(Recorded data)
↓↓↓

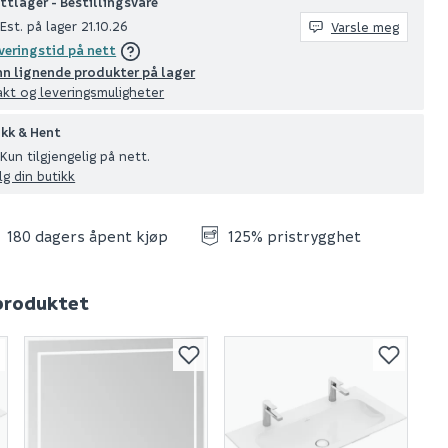
ttlager - Bestillingsvare
Est. på lager 21.10.26
Varsle meg
veringstid på nett
nn lignende produkter på lager
akt og leveringsmuligheter
ikk & Hent
Kun tilgjengelig på nett.
lg din butikk
180 dagers åpent kjøp
125% pristrygghet
 produktet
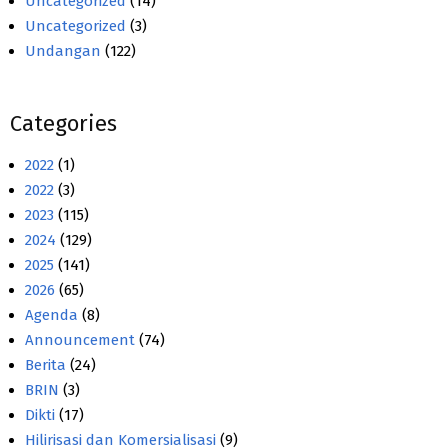
Uncategorized
(14)
Uncategorized
(3)
Undangan
(122)
Categories
2022
(1)
2022
(3)
2023
(115)
2024
(129)
2025
(141)
2026
(65)
Agenda
(8)
Announcement
(74)
Berita
(24)
BRIN
(3)
Dikti
(17)
Hilirisasi dan Komersialisasi
(9)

↑↑↑

(What is needed): The response should be the lines from the one containing "Kun tilgjengelig på nett." through the final line of the records, reproduced exactly and with every picture left out.

(Solution):
Kun tilgjengelig på nett.
lg din butikk
180 dagers åpent kjøp
125% pristrygghet
 produktet
Uncategorized
(14)
Uncategorized
(3)
Undangan
(122)
Categories
2022
(1)
2022
(3)
2023
(115)
2024
(129)
2025
(141)
2026
(65)
Agenda
(8)
Announcement
(74)
Berita
(24)
BRIN
(3)
Dikti
(17)
Hilirisasi dan Komersialisasi
(9)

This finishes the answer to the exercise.